Senior Machine Learning Applications and Compiler Engineer, LPX

at Nvidia
📍 Toronto, Canada
CAD 135,000-220,000 per year
SENIOR
✅ Hybrid

Used Tools & Technologies

GPU

Required Skills & Competences

Algorithms @ 4 Data Structures @ 7 Machine Learning @ 4 TensorFlow @ 3 Communication @ 4 Rust @ 7 Debugging @ 7 PyTorch @ 3 Deep Learning @ 4 AI @ 4 Profiling @ 7 LLVM @ 4

Details

We are seeking a Senior Machine Learning Applications and Compiler Engineer to develop algorithms and optimizations for the LPX inference and compiler stack.
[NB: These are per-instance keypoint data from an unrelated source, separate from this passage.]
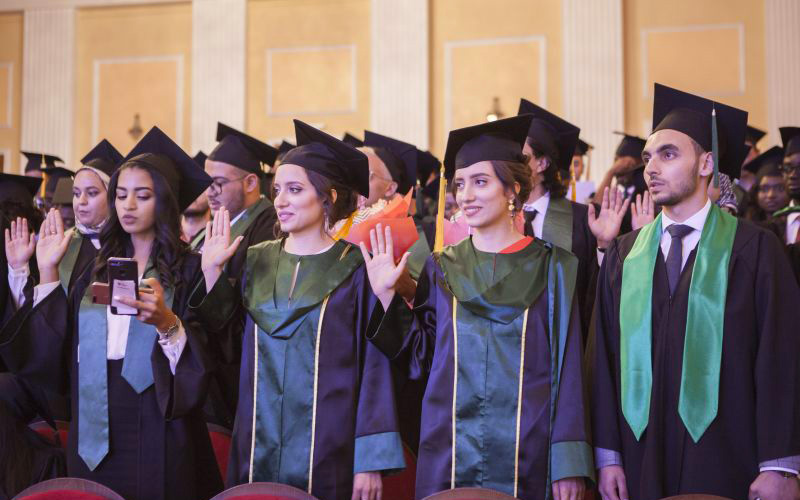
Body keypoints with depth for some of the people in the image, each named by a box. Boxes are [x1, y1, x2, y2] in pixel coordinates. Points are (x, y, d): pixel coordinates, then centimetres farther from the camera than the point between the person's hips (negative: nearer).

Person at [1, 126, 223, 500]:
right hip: (95, 436, 5)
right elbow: (57, 348, 6)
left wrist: (166, 322, -31)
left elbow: (202, 358, -13)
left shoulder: (188, 270, -4)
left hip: (157, 437, -5)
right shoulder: (99, 269, 12)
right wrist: (47, 272, 3)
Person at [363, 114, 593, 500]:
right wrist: (385, 293, -4)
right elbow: (420, 356, 6)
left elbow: (567, 370, -3)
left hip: (526, 455, -2)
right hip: (448, 454, 2)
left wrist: (569, 464, -9)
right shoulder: (442, 268, 8)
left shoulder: (551, 269, 1)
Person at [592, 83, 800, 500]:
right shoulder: (624, 256, 9)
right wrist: (608, 457, 0)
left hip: (727, 463, -3)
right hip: (642, 462, 3)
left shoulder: (754, 249, -1)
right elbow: (605, 359, 7)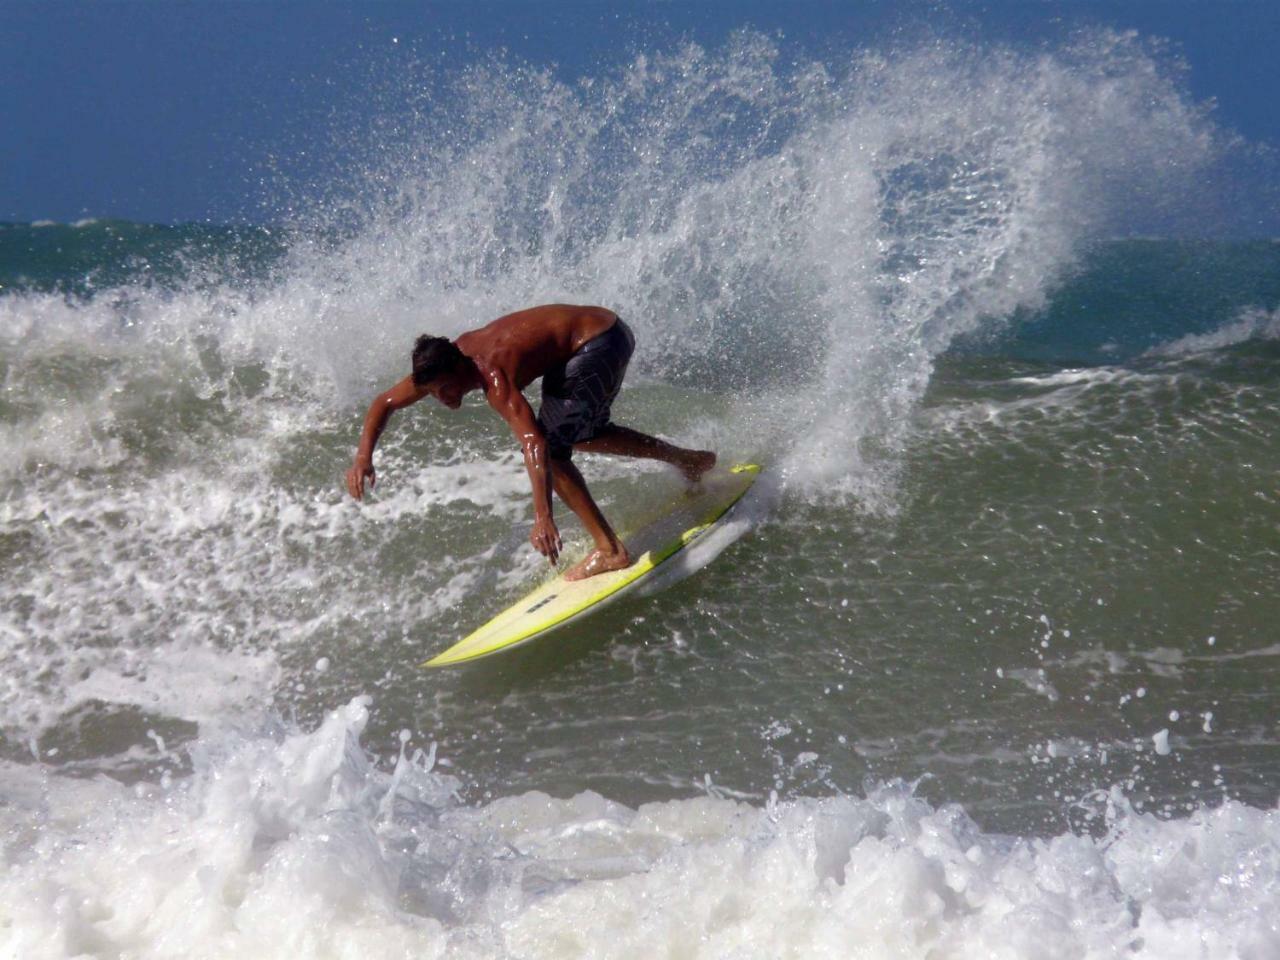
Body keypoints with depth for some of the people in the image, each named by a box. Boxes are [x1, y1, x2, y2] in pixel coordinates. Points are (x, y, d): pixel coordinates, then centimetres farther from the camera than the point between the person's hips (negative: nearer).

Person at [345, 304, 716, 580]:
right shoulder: (440, 362, -7)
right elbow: (385, 402, 6)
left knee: (549, 446, -17)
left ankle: (610, 551, -15)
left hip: (601, 344, -10)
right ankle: (688, 460, 41)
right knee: (582, 435, 29)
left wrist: (543, 517, -55)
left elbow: (534, 444, -45)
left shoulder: (494, 375, -32)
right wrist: (363, 455, -10)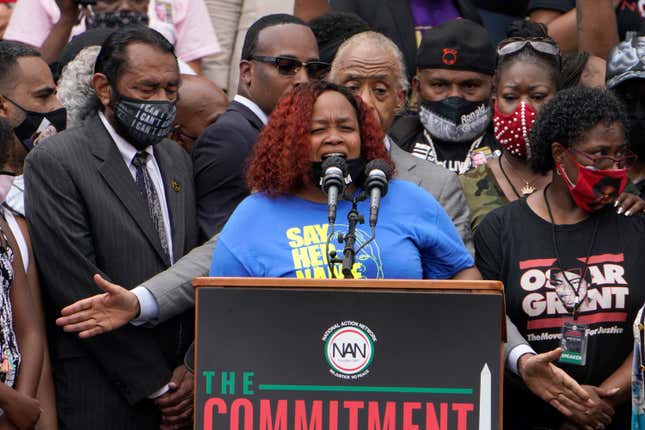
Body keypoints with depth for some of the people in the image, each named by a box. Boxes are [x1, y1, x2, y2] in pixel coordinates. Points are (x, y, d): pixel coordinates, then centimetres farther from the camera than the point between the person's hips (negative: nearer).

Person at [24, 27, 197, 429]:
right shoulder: (55, 162, -9)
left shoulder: (177, 159, 14)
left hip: (180, 387, 6)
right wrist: (156, 384, -12)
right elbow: (78, 287, -14)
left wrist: (194, 368, -3)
You will work at the intersection of large-scale systems, compilers, and deep learning, crafting how neural network workloads map onto future NVIDIA platforms.

Responsibilities

  • Build, develop, and maintain high-performance runtime and compiler components, focusing on end-to-end inference optimization.
  • Define and implement mappings of large-scale inference workloads onto NVIDIA's systems.
  • Extend and integrate with NVIDIA's software ecosystem, contributing to libraries, tooling, and interfaces that enable seamless deployment of models across platforms.
  • Benchmark, profile, and monitor key performance and efficiency metrics to ensure the compiler generates efficient mappings of neural network graphs to inference hardware.
  • Collaborate closely with hardware architects and design teams to feedback software observations, influence future architectures, and co-design features that unlock new performance and efficiency points.
  • Prototype and evaluate new compilation and runtime techniques, including graph transformations, scheduling strategies, and memory/layout optimizations tailored to spatial processors.
  • Publish and present technical work on novel compilation approaches for inference and related spatial accelerators at top tier ML, compiler, and computer architecture venues.

Requirements

  • MS or PhD in Computer Science, Electrical/Computer Engineering, or related field, or equivalent experience, with 5 years of relevant experience.
  • Strong software engineering background with proficiency in systems-level programming (e.g., C/C++ and/or Rust) and solid CS fundamentals in data structures, algorithms, and concurrency.
  • Hands-on experience with compiler or runtime development, including IR design, optimization passes, or code generation.
  • Experience with LLVM and/or MLIR, including building custom passes, dialects, or integrations.
  • Familiarity with deep learning frameworks such as TensorFlow and PyTorch, and experience working with portable graph formats such as ONNX.
  • Solid understanding of parallel and heterogeneous compute architectures, such as GPUs, spatial accelerators, or other domain specific processors.
  • Strong analytical and debugging skills, with experience using profiling, tracing, and benchmarking tools to drive performance improvements.
  • Excellent communication and collaboration skills, with the ability to work across hardware, systems, and software teams.
  • Ideal candidates will have direct experience with MLIR-based compilers or other multilevel IR stacks, especially in the context of graph-based deep learning workloads.

Ways to stand out from the crowd

  • Prior work on spatial or dataflow architectures, including static scheduling, pipeline parallelism, or tensor parallelism at scale.
  • Contributions to open source ML frameworks, compilers, or runtime systems, particularly in areas related to performance or scalability.
  • Demonstrated research impact, such as publications or presentations at conferences like PLDI, CGO, ASPLOS, ISCA, MICRO, MLSys, NeurIPS, or similar.
  • Experience with large-scale AI distributed inference or training systems, including performance modeling and capacity planning for multi-rack deployments.

Other information

  • Location: Toronto, Canada.
  • Office policy: Hybrid (#LI-Hybrid).
  • Base salary range: 135,000 CAD - 185,000 CAD for Level 3; 170,000 CAD - 220,000 CAD for Level 4.
  • You will also be eligible for equity and benefits.
  • Applications accepted at least until March 27, 2026.
  • This posting is for an existing vacancy. NVIDIA uses AI tools in its recruiting processes.